The Trolley Problem Mysteries
F.M. Kamm and Edited by Eric Rakowski
Suppose you can stop a trolley from killing five
people, but only by turning it onto a side track where it will kill one. May
you turn the trolley? What if the only way to rescue the five is to topple a
bystander in front of the trolley so that his body stops it but he dies? May
you use a device to stop the trolley that will kill a bystander as a side
effect? The "trolley problem" challenges us to explain and justify
our different intuitive judgments about these and related cases. Frances Kamm's
2013 Tanner Lectures present some of her views on this notorious moral
conundrum. After providing a brief history of changing views of what the
problem is about and attempts to solve it, she focuses on two prominent issues:
Does who turns the trolley and how the harm is shifted affect the moral
permissibility of acting?

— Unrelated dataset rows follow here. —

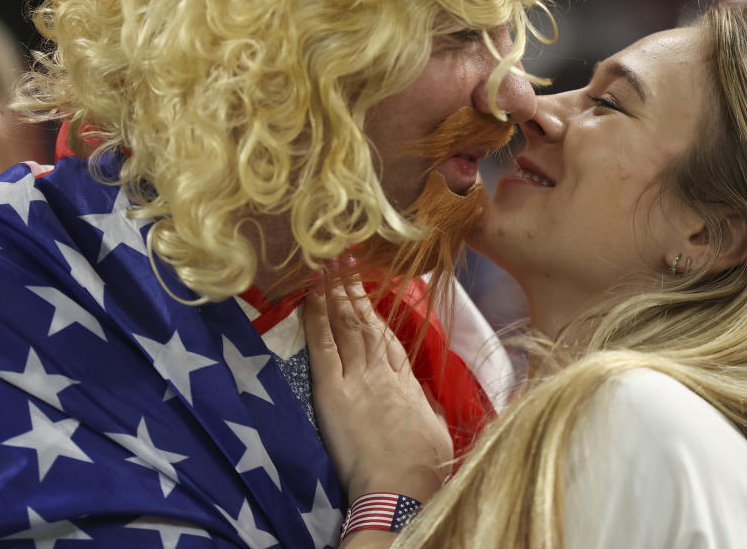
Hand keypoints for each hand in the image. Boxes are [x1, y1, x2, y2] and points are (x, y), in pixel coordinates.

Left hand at [305, 275, 452, 503]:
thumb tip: (427, 402)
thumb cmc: (424, 468)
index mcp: (407, 383)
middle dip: (353, 289)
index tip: (367, 288)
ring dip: (336, 293)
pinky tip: (311, 295)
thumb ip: (428, 410)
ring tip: (327, 265)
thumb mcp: (435, 432)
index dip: (375, 310)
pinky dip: (316, 318)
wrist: (402, 487)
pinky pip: (323, 346)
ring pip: (346, 325)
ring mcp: (358, 377)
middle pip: (366, 322)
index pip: (387, 339)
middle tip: (343, 259)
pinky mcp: (333, 391)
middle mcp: (382, 372)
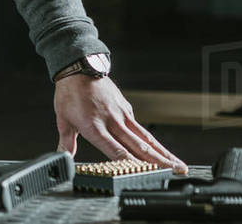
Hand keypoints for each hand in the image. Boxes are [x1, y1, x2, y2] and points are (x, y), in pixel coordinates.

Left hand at [54, 75, 187, 173]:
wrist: (78, 67)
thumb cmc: (69, 92)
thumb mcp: (63, 119)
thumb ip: (67, 141)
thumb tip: (62, 158)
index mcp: (94, 127)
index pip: (115, 150)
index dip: (131, 163)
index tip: (146, 173)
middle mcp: (112, 121)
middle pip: (139, 146)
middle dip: (159, 162)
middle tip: (176, 172)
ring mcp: (122, 114)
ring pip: (146, 137)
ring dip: (164, 153)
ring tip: (179, 165)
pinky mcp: (126, 108)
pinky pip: (140, 128)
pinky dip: (152, 141)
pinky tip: (162, 151)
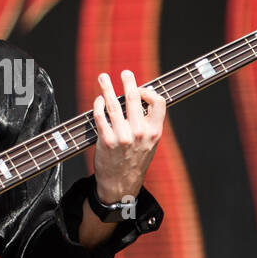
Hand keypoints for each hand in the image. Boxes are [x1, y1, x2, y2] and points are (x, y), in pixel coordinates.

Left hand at [90, 70, 165, 204]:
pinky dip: (98, 104)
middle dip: (128, 81)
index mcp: (154, 132)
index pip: (158, 102)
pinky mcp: (106, 140)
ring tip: (103, 78)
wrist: (121, 184)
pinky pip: (100, 116)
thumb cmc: (135, 160)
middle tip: (124, 72)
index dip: (149, 91)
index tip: (141, 89)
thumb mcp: (150, 144)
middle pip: (134, 98)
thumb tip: (140, 98)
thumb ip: (148, 123)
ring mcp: (122, 136)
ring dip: (107, 87)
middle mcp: (139, 133)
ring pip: (113, 104)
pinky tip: (98, 100)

The answers to these questions lead to general
proposals about when we may and may not harm some to help others. Three
distinguished philosophers - Judith Jarvis Thomson (one of the originators of
the trolley problem), Thomas Hurka, and Shelly Kagan - then comment on Kamm's
proposals. She responds to each comment at length, providing an exceptionally
rich elaboration and defense of her views. This book is invaluable not only to
philosophers concerned about the trolley problem, but to anyone worried about
how we ought to act when we can lessen harm to some by harming others and how
we can reach a decision about the question.